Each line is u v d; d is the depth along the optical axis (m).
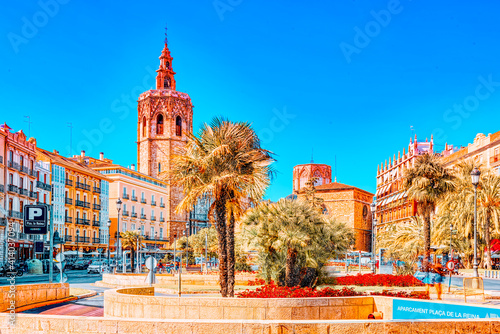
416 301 13.77
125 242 61.28
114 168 89.38
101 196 83.81
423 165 32.38
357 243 106.88
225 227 19.06
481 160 62.47
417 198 32.19
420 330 9.27
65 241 71.12
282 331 9.16
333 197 109.62
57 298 21.81
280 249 22.31
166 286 28.03
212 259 63.47
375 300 14.82
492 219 44.38
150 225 97.94
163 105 107.31
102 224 83.31
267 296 16.64
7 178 56.31
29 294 19.77
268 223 22.53
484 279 38.41
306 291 16.84
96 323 9.65
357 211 108.88
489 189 43.75
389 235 50.66
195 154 19.36
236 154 19.28
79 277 47.09
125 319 9.52
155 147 106.50
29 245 59.78
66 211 72.62
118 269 54.72
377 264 44.50
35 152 64.56
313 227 22.45
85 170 78.56
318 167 124.81
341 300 14.48
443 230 46.66
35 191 64.06
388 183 104.50
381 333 9.17
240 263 33.56
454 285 27.20
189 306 14.10
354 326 9.18
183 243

----------------------------------------

Requirement:
Reproduce the data above line for line, excluding every picture.

Written response:
Each line is u v d; d is the depth along the optical axis (m).
416 301 13.77
125 242 61.28
114 168 89.38
101 196 83.81
423 165 32.38
357 243 106.88
225 227 19.06
481 160 62.47
417 198 32.19
420 330 9.27
65 241 71.12
282 331 9.16
333 197 109.62
57 298 21.81
280 249 22.31
166 286 28.03
212 259 63.47
375 300 14.82
492 219 44.38
150 225 97.94
163 105 107.31
102 224 83.31
267 296 16.64
7 178 56.31
29 294 19.77
268 223 22.53
484 279 38.41
306 291 16.84
96 323 9.65
357 211 108.88
489 189 43.75
389 235 50.66
195 154 19.36
236 154 19.28
79 277 47.09
125 319 9.52
155 147 106.50
29 245 59.78
66 211 72.62
118 269 54.72
377 264 44.50
35 152 64.56
313 227 22.45
85 170 78.56
318 167 124.81
341 300 14.48
443 230 46.66
35 191 64.06
388 183 104.50
381 333 9.17
240 263 33.56
454 285 27.20
189 306 14.10
354 326 9.18
183 243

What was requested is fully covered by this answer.